The incident soured us on that fishing hole, so we avoided it for the next couple of months. Instead we fished in the smaller pond upstream of the school, which was legally accessible because it bordered on a public street. Or we’d fish downstream of the school in a brook that ran through a wooded strip behind a row of suburban houses, none of which laid claim to owning that piece of land.

But we knew the trout could feed and grow almost without limit in the cool, deep waters of that big pond behind the girls’ school. We were determined to sneak in there again to catch them – nuns be damned.

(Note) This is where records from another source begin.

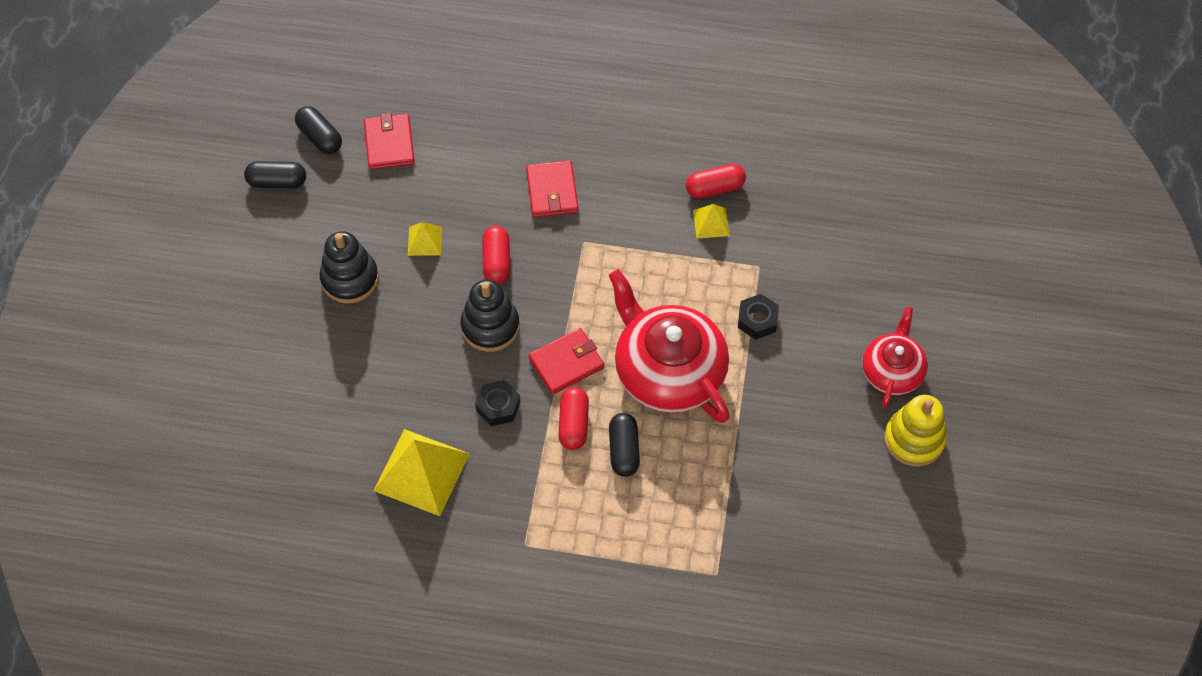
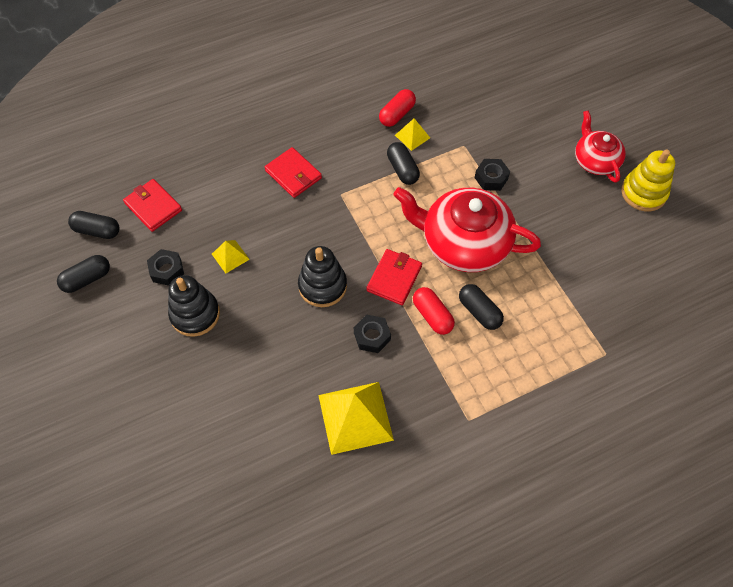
camera: 35 degrees left, 0 degrees up
red capsule [482,226,510,284] -> none
none -> black nut [147,249,184,286]
none -> black capsule [387,142,420,185]

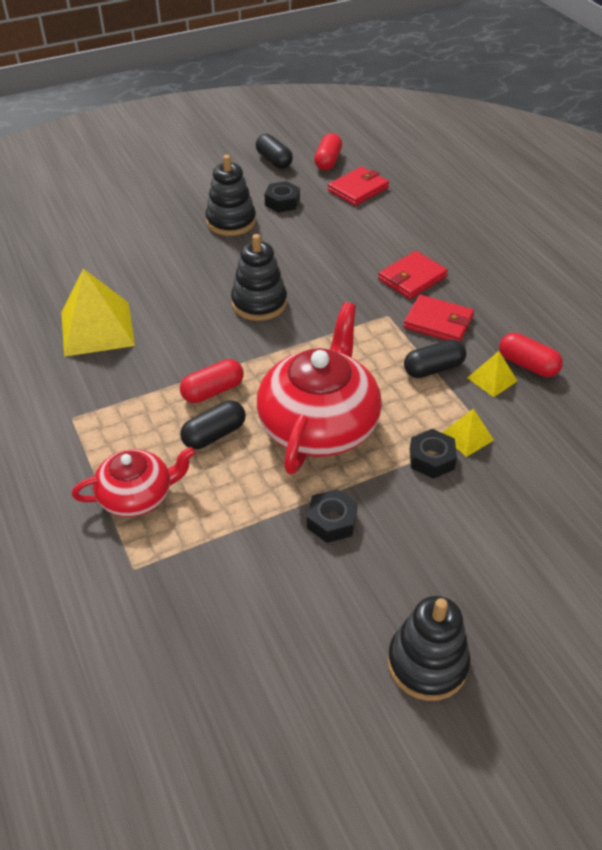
camera: 90 degrees right, 15 degrees down
black capsule [68,211,119,239] -> red capsule [314,133,342,170]
yellow pyramid [212,240,250,273] -> yellow pyramid moved to [442,408,494,457]
black nut [354,314,391,353] -> black nut moved to [307,489,358,543]
red wallet [366,249,422,305] -> red wallet moved to [403,295,474,342]
red teapot [575,110,626,183] -> red teapot moved to [72,447,195,517]
yellow stacking toy [621,150,675,212] -> black stacking toy [387,596,471,701]

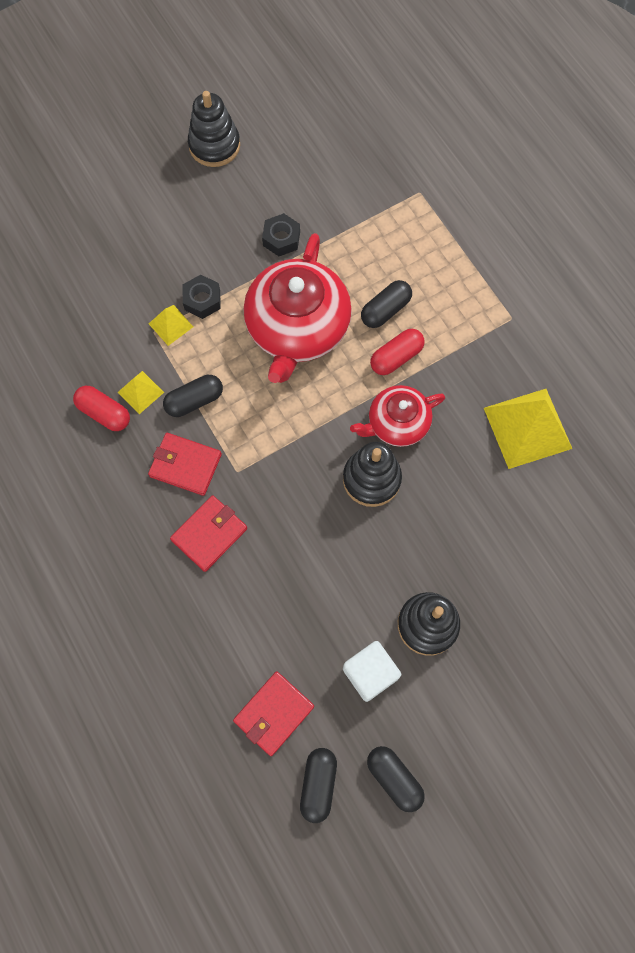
camera: 175 degrees right, 25 degrees up
red teapot [72,447,195,517] -> red teapot moved to [350,385,445,447]
black nut [265,181,300,213] -> white cube [343,641,401,702]
red capsule [314,133,342,170] -> black capsule [300,748,337,823]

It was late August by the time we got up the courage to go back. We slid out of bed at 5:15 a.m., and dressed in the dark, quietly pulling on jeans and tee shirts we’d laid out the night before. Then we gathered our gear and can of nightcrawlers from the garage, carefully rolling open the overhead door, and talking in hushed whispers so we wouldn’t awaken our parents in the bedroom above.

The sky was a black dome dotted with stars; no trace of moon. And although the air was scented with grass, it carried a melancholy undertone too – the distinct chill that creeps into late summer mornings as the season steals away. We walked in silence through the quiet streets to the entrance to the woods a mile away.

It was darker along the stream than it had been on the road, but by now the sky was starting to brighten enough so that, even in the twilight below the canopy of trees, we could pick out the familiar dirt path ahead. There was a concrete spillway just below the pond that sloped steeply upwards for about forty feet. As we labored up the path alongside the spillway, we noticed there was a broad wet path on the concrete, rippling with a steady trickle of water from above, as if the pond were overflowing.

But it hadn’t rained in a week.

We reached the top and peered out of the bushes, our heads level with the dirt road that circled the pond. The sun was pretty well up by now, and we could see there were no nuns about, and that the caretaker’s empty truck was parked by his house across the lake. All clear. We clambered up onto the road, carefully poking our fragile fishing poles out of the bushes ahead of us, like insects’ antennae testing the air. We scurried across the road onto the wooden dock and looked out over the pond. Normally we would see the rose reflection of the new dawn on the glassy water; bugs darting in the mist being snatched from the air by trout breaking the surface; ripples from the morning breeze – but there was nothing. The pond was gone.

Someone had drained it by opening the sluice gates at the top of the spillway. That explained the trickle on the concrete – they must have done it days ago. By now, the pond had almost entirely bled out.

Our pristine secret fishing hole had been reduced to a slimy expanse of black mud, and a few shallow puddles. The deepest remaining spots were in the middle, where the pond had been deepest when it was full, and where we assumed the largest fish had hidden. It looked as if most of them were still there, crowded into the last refuge of water, the sluggish movements of their clustered dorsal fins barely covered by the brackish soup. Some moved more slowly than others. Others had stopped moving and had begun to merge with the mud.

We never learned why they drained that pond, but if the goal was to deter trespassers, they achieved it with us. We left that day, sick at heart, and never returned.